3. Safety & Security Chapter—Systemic-Risk Management (Article 55 of the AI Act)

• Safety & Security Framework. Providers must adopt a document describing their systemic risk-management processes, and regularly update such framework. 
• Serious-Incident Reporting. Providers must notify the AI Office of serious incidents within two to fifteen days, depending on severity.
• Cybersecurity Controls. Providers need adequate cybersecurity measures for their models and physical infrastructure, covering the entire model lifecycle to protect against unauthorized release, access, or model theft.
• Safety and Security Model Report. Before placing a model on the market, providers must prepare a Model Report detailing how they assess and mitigate systemic risk; this report must be kept current.

What's Next? 

EU Member States and the EU Commission will review the GPAI Code of Practice in the coming weeks. According to the timeline published on the EU Commission's GPAI Code of Practice webpage, the AI Office and AI Board will assess the Code of Practice and may approve it via an adequacy decision on 2 August 2025.

Once the Code of Practice is endorsed by EU Member States and the EU Commission, AI model providers who voluntarily sign it can rely on the Code of Practice to demonstrate compliance with the AI Act. Several prominent GPAI model providers have already indicated their willingness to become signatories after the Code of Practice's endorsement by the relevant authorities. 

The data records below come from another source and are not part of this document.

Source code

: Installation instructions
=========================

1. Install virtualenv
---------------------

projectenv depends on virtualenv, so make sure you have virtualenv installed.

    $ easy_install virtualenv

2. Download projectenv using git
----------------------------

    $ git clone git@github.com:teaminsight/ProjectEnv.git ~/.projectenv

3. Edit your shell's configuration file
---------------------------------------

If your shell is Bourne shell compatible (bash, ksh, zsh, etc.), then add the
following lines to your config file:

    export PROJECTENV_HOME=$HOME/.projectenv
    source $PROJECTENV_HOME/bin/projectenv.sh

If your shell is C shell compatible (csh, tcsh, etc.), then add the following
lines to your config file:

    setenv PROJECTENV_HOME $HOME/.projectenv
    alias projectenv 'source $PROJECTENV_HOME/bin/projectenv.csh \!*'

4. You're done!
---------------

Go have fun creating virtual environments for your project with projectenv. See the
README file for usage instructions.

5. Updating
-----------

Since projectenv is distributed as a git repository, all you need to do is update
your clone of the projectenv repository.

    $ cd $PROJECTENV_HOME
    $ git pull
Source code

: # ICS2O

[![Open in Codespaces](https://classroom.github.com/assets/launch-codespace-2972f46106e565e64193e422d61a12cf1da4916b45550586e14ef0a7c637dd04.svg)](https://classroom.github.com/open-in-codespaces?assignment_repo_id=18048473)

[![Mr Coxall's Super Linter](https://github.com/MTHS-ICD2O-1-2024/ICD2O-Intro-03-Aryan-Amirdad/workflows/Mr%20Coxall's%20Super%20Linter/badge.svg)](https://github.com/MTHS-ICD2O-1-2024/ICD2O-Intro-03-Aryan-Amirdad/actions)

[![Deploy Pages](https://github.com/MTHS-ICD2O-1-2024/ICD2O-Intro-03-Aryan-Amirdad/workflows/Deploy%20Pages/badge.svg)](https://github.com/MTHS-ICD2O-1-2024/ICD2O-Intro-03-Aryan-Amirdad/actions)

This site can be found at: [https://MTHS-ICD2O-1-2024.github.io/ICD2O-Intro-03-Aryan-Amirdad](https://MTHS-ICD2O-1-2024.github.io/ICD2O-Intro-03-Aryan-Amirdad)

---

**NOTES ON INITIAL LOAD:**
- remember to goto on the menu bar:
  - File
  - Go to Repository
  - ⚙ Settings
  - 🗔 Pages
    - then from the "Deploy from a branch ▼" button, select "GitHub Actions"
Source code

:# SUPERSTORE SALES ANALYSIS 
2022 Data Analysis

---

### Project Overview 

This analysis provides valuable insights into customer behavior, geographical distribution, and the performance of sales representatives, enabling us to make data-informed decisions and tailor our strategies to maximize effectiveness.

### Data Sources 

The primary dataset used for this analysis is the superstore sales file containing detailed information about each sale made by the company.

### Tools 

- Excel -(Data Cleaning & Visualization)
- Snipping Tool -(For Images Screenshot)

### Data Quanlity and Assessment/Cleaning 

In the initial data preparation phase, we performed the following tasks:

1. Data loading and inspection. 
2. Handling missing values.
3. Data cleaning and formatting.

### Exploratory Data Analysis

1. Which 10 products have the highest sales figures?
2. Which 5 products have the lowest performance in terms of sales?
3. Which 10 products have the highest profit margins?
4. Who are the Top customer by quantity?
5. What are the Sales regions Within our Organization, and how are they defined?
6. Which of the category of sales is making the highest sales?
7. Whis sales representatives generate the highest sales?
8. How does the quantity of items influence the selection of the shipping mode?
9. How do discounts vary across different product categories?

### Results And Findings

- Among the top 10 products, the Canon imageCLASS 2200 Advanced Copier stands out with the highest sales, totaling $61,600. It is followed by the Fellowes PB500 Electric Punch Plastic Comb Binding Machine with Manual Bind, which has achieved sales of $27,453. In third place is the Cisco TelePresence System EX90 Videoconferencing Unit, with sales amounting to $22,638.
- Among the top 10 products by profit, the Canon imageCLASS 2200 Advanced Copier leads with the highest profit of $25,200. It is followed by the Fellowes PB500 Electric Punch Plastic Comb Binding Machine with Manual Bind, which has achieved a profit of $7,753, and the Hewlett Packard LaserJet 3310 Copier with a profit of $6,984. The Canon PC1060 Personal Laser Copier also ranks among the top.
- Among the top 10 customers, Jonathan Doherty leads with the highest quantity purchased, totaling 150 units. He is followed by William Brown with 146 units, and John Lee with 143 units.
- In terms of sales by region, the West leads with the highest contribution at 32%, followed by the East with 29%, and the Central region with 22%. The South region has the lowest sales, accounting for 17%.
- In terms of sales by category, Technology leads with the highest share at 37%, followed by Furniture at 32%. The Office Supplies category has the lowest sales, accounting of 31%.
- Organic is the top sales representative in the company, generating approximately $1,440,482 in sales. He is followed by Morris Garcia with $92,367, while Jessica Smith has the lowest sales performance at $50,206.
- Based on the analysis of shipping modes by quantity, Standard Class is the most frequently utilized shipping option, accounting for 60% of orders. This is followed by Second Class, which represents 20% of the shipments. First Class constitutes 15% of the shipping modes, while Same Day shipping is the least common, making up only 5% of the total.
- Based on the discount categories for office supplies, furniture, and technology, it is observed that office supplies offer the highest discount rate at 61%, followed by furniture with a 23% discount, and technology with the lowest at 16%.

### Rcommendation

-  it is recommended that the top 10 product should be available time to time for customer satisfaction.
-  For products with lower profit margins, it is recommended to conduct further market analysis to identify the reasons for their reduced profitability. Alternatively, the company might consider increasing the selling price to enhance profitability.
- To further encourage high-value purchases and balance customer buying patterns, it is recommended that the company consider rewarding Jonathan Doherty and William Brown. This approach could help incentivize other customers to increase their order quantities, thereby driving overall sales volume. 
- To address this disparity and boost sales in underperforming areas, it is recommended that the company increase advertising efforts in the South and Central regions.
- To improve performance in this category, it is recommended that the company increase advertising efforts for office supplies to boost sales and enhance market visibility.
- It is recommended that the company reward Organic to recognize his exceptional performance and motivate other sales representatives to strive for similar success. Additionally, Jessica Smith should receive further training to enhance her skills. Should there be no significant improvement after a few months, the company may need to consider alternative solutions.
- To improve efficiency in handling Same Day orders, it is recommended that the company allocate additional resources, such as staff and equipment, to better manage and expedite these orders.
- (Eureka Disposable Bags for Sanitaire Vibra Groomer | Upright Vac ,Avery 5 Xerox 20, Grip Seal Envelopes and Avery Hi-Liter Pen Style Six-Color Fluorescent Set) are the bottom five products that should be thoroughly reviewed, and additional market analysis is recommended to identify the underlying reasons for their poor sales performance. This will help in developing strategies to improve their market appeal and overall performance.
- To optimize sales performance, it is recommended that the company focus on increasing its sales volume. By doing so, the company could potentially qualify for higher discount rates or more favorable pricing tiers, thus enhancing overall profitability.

Starting on 2 August 2025, the AI Office will work closely with the Code of Practice signatories, ensuring that their GPAI models can be placed on the EU market without delay. If providers do not fully implement all commitments immediately upon signing, the AI Office will not view these providers as having breached their commitments under the Code of Practice or violated the AI Act. Instead, the AI Office will recognize their good-faith efforts and collaborate to achieve full compliance. However, starting on 2 August 2026, the EU Commission will enforce all obligations for providers and may impose fines for any noncompliance.